Sometimes Minority Doesn't Work

With the recent economic downturn, the social issues I hate the Conservative government here for have been shoved to the back. Since the election, the financial aspects have started coming to the fore. We've been lucky in that Canada's economy is relatively very strong compared to the US, UK, etc..

But the finance minister unveiled his "economic update", not quite a budget, the other day. In it, he proposed some deep spending cuts in order to avoid running a deficit, and said there'd be no economic stimulus from the government with the current conditions. I was shocked... someone did the right thing! I wasn't a fan of cutting the political party subsidies (they're part of a campaign finance reform idea that allows smaller parties to compete without becoming beholden to special interests), but the general idea was good.

I disagree with the idea that the government HAS to spend and bailout (obviously) to save us all. I'm not against investment in infrastructure, education, and health care, as these are things that build a stronger future and are forward-thinking. But handing money out is idiotic, and running a deficit does nothing in this climate. The argument of "it worked in the past" is complete crap as far as I'm concerned. We might as well resurrect trepanning for the mentally ill, because it "worked" in the past. That argument is a short-sighted view that ignores the larger global picture and doesn't look past its nose in either direction.

Regardless, the problem I have is that the other parties have picked NOW as the time to join together and stand against the Conservatives. The reason - the cut in public funding to the parties. This is odd, because I actually agree with their stance against this (again, I think it cuts back special interest money), but the result could be ugly.

What this means is that if the opposition parties vote against the update, the government could fail and we go back to the polls less than month after the last election. Plan B is a coalition government forms between the Liberals and NDP with the support of the Bloc to overtake the Conservatives. This avoids another election but creates an even more unstable leadership. Plus, it gives the NDP FAR too much power, and the Liberals have a leadership hole themselves at the moment. We'd be looking at deficits and overspending almost immediately. Of course, the Conservatives would oppose their budgets and we'd back to square one. Unless the Liberals can contain the NDP and stick to a center-right budgetary ideal that the Conservatives can live with.

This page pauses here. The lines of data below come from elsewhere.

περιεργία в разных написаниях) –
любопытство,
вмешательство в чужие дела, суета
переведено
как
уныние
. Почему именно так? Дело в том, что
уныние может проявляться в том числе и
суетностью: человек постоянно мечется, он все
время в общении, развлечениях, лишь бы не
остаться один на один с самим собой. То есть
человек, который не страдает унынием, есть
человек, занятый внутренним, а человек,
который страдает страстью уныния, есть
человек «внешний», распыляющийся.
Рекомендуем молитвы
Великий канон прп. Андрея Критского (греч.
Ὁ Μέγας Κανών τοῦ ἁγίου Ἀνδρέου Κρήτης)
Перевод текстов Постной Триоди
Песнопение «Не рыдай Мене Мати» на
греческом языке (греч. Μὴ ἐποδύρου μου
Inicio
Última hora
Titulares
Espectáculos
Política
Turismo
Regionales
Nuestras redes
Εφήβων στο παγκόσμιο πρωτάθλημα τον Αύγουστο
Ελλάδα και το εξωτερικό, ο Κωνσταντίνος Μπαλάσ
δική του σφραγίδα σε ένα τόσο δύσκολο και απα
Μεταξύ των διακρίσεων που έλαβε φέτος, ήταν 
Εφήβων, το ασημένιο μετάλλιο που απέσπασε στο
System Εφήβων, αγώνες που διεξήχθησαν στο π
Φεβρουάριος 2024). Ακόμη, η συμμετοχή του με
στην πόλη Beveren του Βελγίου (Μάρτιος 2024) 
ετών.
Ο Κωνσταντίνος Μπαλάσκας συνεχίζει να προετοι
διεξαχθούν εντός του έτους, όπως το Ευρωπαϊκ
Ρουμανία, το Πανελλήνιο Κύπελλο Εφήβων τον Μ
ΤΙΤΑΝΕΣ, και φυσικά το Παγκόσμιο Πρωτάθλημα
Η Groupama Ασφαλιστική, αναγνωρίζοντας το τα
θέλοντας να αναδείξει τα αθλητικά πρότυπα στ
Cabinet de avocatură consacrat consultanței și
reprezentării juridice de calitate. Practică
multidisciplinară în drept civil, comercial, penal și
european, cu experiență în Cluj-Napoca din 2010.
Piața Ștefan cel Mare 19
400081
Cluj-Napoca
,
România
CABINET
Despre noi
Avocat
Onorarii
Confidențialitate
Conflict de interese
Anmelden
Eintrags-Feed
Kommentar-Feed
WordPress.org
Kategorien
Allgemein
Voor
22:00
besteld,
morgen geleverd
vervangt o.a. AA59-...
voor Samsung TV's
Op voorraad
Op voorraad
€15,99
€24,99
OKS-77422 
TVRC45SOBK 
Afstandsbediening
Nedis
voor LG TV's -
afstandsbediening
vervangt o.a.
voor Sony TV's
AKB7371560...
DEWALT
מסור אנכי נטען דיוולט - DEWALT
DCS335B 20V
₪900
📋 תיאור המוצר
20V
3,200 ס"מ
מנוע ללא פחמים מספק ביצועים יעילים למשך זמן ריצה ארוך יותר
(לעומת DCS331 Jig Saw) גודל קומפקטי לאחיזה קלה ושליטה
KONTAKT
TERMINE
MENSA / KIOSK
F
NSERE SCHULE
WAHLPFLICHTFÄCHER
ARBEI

So by Monday, the Conservatives have to find a way to make this update more palatable. If the major stumbling block is the cut to public funding of the parties, then that could be removed relatively painlessly (about $25-30 million). The $2.3 Billion in sales of public assets however, that could be a trickier stumbling block as it stands a rather large one-time windfall, and the assets have yet to be identified. But if history is any indicator, when the Conservatives sell something, they sell the exact wrong thing at the exact wrong time with horrible long-term results for the public good.

So I'm between a rock and a hard place. Avoid a deficit and bailout or possibly regret the fallout from cuts to party funding and asset sales?